Many readers are aware that free services are not actually free – and that the expression “If you’re not paying for it, you’re not the customer, you’re the product” is true. Web2 giants like Google and Meta, among others, are among the prized few which own humanity’s data. Along with that data is our routines which they own – imagine a world where you cannot use Google or sign onto Facebook or its related products (WhatsApp, Instagram). It is almost unimaginable the disruption it would have on almost everyone’s life.

To be fair, companies are in business to make money. These companies are competing with others for page views and clicks. To optimize those, companies need to create the best experience for its customers, and that experience is built through acquiring a person’s data.

Because of this, tech goliaths have been gathering data of all types, analyzing it, and then leveraging it to provide an experience tailored toward an individual’s preferences. The results are obvious – compare the accounts of two individuals across their social media, content streaming, and other news-oriented platforms, and you will quickly see that none of them are “the same.” Each platform has optimized what is being displayed towards the known preferences of the user which it is serving.
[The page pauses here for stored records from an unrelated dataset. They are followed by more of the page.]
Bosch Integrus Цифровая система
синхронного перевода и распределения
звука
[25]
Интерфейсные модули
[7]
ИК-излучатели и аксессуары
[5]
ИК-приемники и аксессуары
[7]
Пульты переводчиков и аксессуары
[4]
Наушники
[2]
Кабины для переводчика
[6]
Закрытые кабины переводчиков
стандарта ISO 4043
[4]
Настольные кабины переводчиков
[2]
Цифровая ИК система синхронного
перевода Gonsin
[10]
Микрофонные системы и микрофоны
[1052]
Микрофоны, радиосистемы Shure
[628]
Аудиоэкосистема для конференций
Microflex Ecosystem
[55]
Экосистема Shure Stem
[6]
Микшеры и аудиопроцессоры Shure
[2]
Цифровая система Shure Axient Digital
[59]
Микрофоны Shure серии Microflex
As individuals increasingly enjoy their tailored experience, the company earns more money as the user regularly returns to replicate prior experiences. Eventually, the company packages up its data and makes even more money by selling it to third parties, who are after the same information for their own uses. This cycle repeats over and over again – preventing users from having any real control over their data. Herein lies the issue.

Should the internet continue like this, power will only increase in the hands of the few, and concentrate even further.

Web3 – No One Owns Anything, We All Own Our Own Thing

Web3 is also often referred to as the “Decentralized Web.” In Web3, data will be interconnected in a decentralized way. These connections are made possible through decentralized protocols, which are the foundations of blockchain and crypto.

In Web2 world, the central authority can often be viewed as the law – determining the validity of transactions, what can and cannot be done on a platform, and more. Did you ever want to send money to someone else but the bank was closed? The bank is the “law” – and you rely on it to do what you need.

In Web3 world, there is no central authority, and computerized code is the law. Want to transfer money to someone else? The network simply makes the determination of whether you have the funds to send, and ultimately approves a transfer of funds once the checks have been passed.

To the average internet user, things will likely continue to look the same. Apps will continue to work as they always have. However, behind the screens, the backend will look vastly different. Principally, no more centralized servers managed by the likes of Google, Meta, Twitter, and more.

If it’s not clear by now, Web3 is “built by people, for the people.” Its lack of centralization means that online control shifts to each individual, and that the data and privacy that goes along with it, can finally stay under the control of every person who experiences the Web3 economy. This, along with other factors, will unlock entirely new possibilities, level the playing field for everyone globally, and create a new form of value which is not even imaginable (or possible) on the internet today.